This week’s spotlight is on demography – a prolonged crisis that politicians seek to address by allocating more funds to various family support programs. “More money for demography” has also been one of the government’s arguments when justifying the need for budget cuts. But will larger budget allocations actually increase the birth rate? BNN asked political scientist and co-owner of the communications firm Mediju tilts, Filips Rajevskis.
“It’s important to understand that there is not a single European country where demographic issues have been solved with money. There is no European country where demographic problems have been resolved without migration. It’s hypocrisy to claim that now we will solve the demographic problem with financial support,” Rajevskis said.
It has been suggested that Latvia’s biggest security threat is the collapse in birth rates – raising the question of whether resources for solving demographic issues should come from the defense budget. “It’s wrong to mix defense with demography,” Rajevskis argued, pointing out that defense is defense. “But since that’s 5% of GDP, of course, everyone wants access to that money.”
Answering BNN’s question on whether more kindergartens, housing programs for families, lower taxes, higher family benefits, and other support measures could boost the birth rate, Rajevskis remained skeptical, pointing to Estonia’s example.
“Family allowances there are higher, Estonians are more generous, but nothing has really been solved.

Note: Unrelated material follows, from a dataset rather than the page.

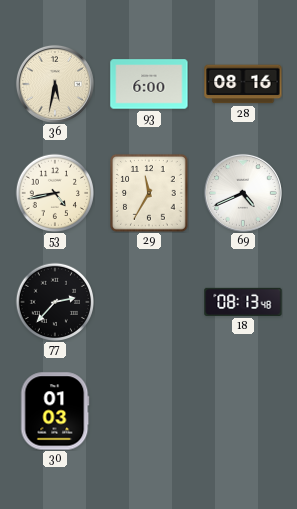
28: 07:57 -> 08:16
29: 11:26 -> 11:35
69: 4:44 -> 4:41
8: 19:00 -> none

Historically, we always say – look at the Estonians, they’re doing great – but in tackling demography, they haven’t gone further than us. In the modern world, no country has provided an answer to this question.”
Both President Edgars Rinkēvičs and Prime Minister Evika Siliņa have acknowledged demography as one of the country’s top priorities, but there is still no clarity on where the money will come from. On the one hand, austerity measures are being considered to find the necessary millions. On the other, the Prime Minister has already partially backtracked by saying that the government never committed to cutting €800 million in spending – that was an expectation raised by businesses.
How should all of this be understood? Rajevskis explains that this is simply the budget-making process, with all the usual debates about reallocations and shifting money from one “pocket” to another. “Calling it an austerity regime would be very premature. This is not austerity – it’s the budget process, where money gets shuffled around in Excel sheets. No one is planning to actually save, because we only cut spending when there is a major crisis. We are incapable of saving when there isn’t one. And since there isn’t one now, we are simply moving toward trouble,” Rajevskis concluded.